Here are the entries for February.

Barnster 









Boc 









KjellThorngaard 









Krueger 









Taggerung 









Turnip86 










Also as this was the final month here are the numbers for those that entered. Please let me know if you think you are short (via PM). All those with 9 or more entries will receive your medal in due course (these have been highlighted in green). 

apidude 3 
Barnster 10 
bixeightysix 1 
Boc 6 
Brother Droopy 2 
Carna 3 
ChaosRedCorsairLord 4 
Chris Guard of Mardat  5 
cirs85 1 
Crabpuff 3 
Dave T Hobbit 2 
Deux 7 
Disciple_of_Ezekiel 3 
Doelago 2 
Embracraig 1 
Garion 1 
GrimzagGorwazza 5 
Hellados 1 
Howzaa 8 
imm0rtal reaper 9 
Infernalcaretaker 3 
ItsPug 3 
jaysen 3 
Jondoe297 1 
Josh101 3 
KarnalBloodfist 6 
Khorne's Fist 3 
KjellThorngaard 12 
Krueger 7 
lokis222 6 
Meldon 5 
Midge913 3 
Moriouce 9 
Mortigar 1 
OIIIIIIO 2 
Oldman78 1 
Pssyche 6 
Rameses 3 
reavsie 6 
RedThirstWill Destroy 5 
rxcky 8 
Saulot 3 
Scotty80 2 
scscofield 2 
Scythes 1 
Skari 2 
smidge222 1 
Son of Horus 1 
Starship Trooper 1 
Taggerung 9 
Tawa 1 
TheKingElessar 1 
TheWraithlord 1 
ThumperHS 3 
troybuckle 3 
Turnip86 11 
Ultra1 2 
Uveron 4 
xenobiotic 1 
Zero Effect 9 
zotb 1


Well done to everybody who managed to complete the full challenge. If you want to take part in the next one, details will be posted before the weekend, with the challenge due to start in April.


----------



## Turnip86

Congrats to everyone that completed the challenge! Nice one Kjell getting all 12 done too! 

Looking forward to the next challenge and seeing what new armies we all come up with this year.


----------



## Charandris

Is it ok to continue a project ive already started? So to carry on with my warriors as i have a few bits done (which wont count) but can.i use any new additions that i start from now?


----------



## Tawa

humakt said:


> Tawa 1


This makes me a sad badger :cray:


Must. Try. Harder.



Congrats to you guys that completed the challenge! :drinks:


----------



## Kreuger

Congrats to everyone who got more work done because of this contest!


----------



## Taggerung

Congrats all! I know this definitely helped me get lots more painting done than I normally would have. Can't wait to keep going with this years challenge.


----------



## Barnster

Congrats to everyone who took part, I love seeing the great work of so many collected in these threads. It was a great year for entries, despite the unfortunate disruption, but like the imperium we rose once again.

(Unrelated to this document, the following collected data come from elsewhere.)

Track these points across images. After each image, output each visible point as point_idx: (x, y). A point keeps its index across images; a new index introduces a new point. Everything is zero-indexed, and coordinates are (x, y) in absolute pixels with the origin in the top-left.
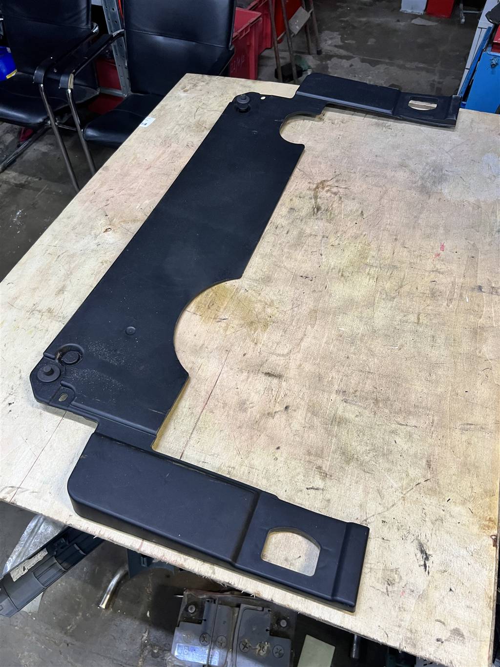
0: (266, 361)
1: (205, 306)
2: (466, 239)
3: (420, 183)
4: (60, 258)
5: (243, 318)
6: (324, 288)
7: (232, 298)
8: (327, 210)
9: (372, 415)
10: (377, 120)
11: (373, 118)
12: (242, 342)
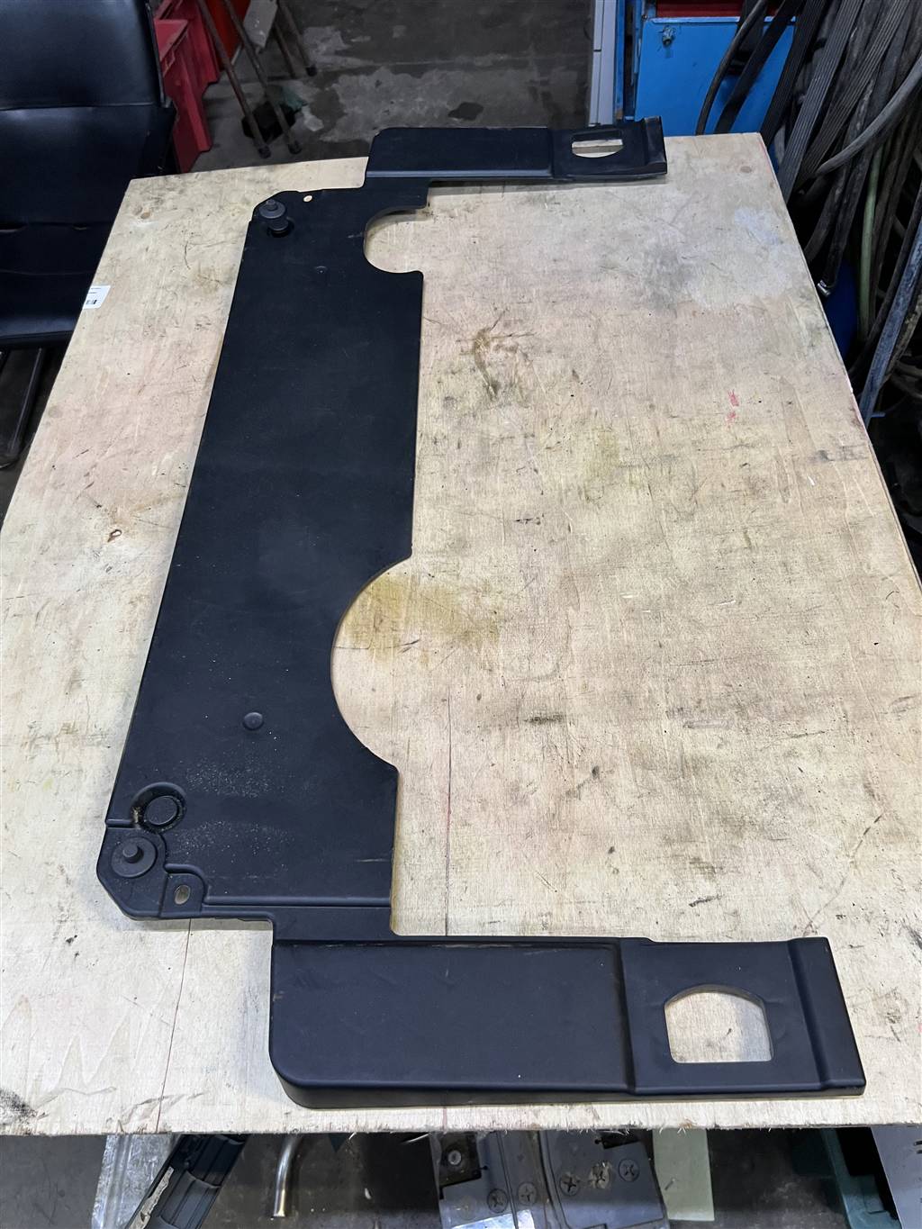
0: (523, 696)
1: (369, 628)
2: (766, 374)
3: (649, 293)
4: (42, 619)
5: (448, 631)
6: (567, 531)
7: (410, 597)
8: (511, 385)
9: (743, 735)
10: (526, 193)
11: (517, 190)
12: (464, 677)
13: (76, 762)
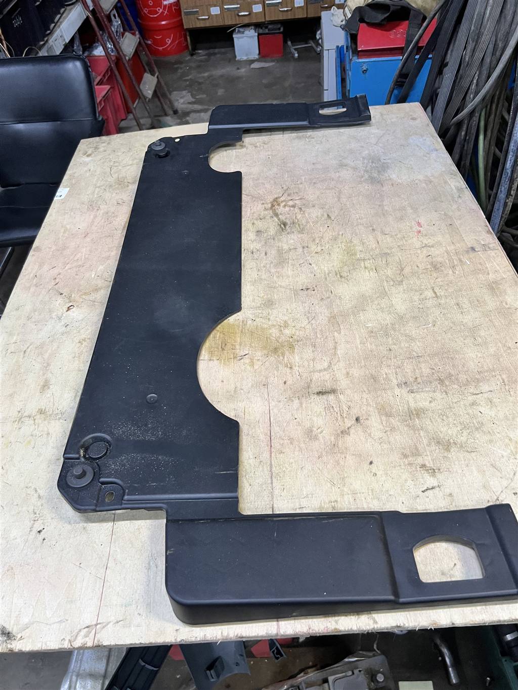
0: (311, 381)
1: (218, 349)
2: (436, 211)
3: (366, 176)
4: (27, 353)
5: (265, 348)
6: (330, 294)
7: (242, 332)
8: (293, 223)
9: (444, 395)
10: (296, 134)
11: (291, 133)
12: (275, 372)
13: (46, 429)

Until the next challenge brothers!


----------



## KjellThorngaard

Congrats to everyone that participated. I can honestly say that without this challenge I would not have been able to complete an entire army. I was able to paint just shy of 2,500 points, and this makes my first complete WFB army. Thanks Humakt for your hard work in pushing this along.

Thanks Turnip!

See you all next year!


----------



## Kreuger

And by "next year" you mean . . . next month, yes?


----------



## Magpie_Oz

Kreuger said:


> And by "next year" you mean . . . next month, yes?


Next "Army Year", bit like Financial Year?


----------



## Tawa

Magpie_Oz said:


> Next "Army Year", bit like Financial Year?


Yup. Bring it!:laugh:


----------



## Logaan

Just like to echo the sentiments of all the others, well done to you guys that completed the challenge, massive kudos.

Really looking forward to participating in the next challenge. Want to see how much Guard I can get completed in 12 months.


----------



## Khorne's Fist

Well done to everyone that finished this years challenge. I'm kinda disappointed I didn't get it done this year, but with my switching my focus to Flames of War last year I forgot all about the challenge. The irony is I painted up close to 20 units for my Germans in that time and could have easily completed it if I'd remembered that I was allowed to switch armies during it. Oh well. 

Now to decide what to do for the next challenge... Tau, maybe?


----------



## Kreuger

Khorne's Fist said:


> . . . I'm kinda disappointed I didn't get it done this year, but with my switching my focus to Flames of War last year I forgot all about the challenge. . . .


Well, and the 'distraction' from a new baby!


----------



## KarnalBloodfist

Well done everyone! Bummed I couldn't get it done but will give it a go w/ the next one. New WoC gives me a reason to get some painting done.


----------



## Khorne's Fist

Kreuger said:


> Well, and the 'distraction' from a new baby!


Yeah, that too.:grin: She's eaten into my sleeping time as well as painting time. Oh well, the price you pay.


----------



## Zero Effect

Just seen this, been away again! 

Congratulations to all for completing the challenge. Here is to next month's, I must be a sucker for punishment. 

Well done all again!


----------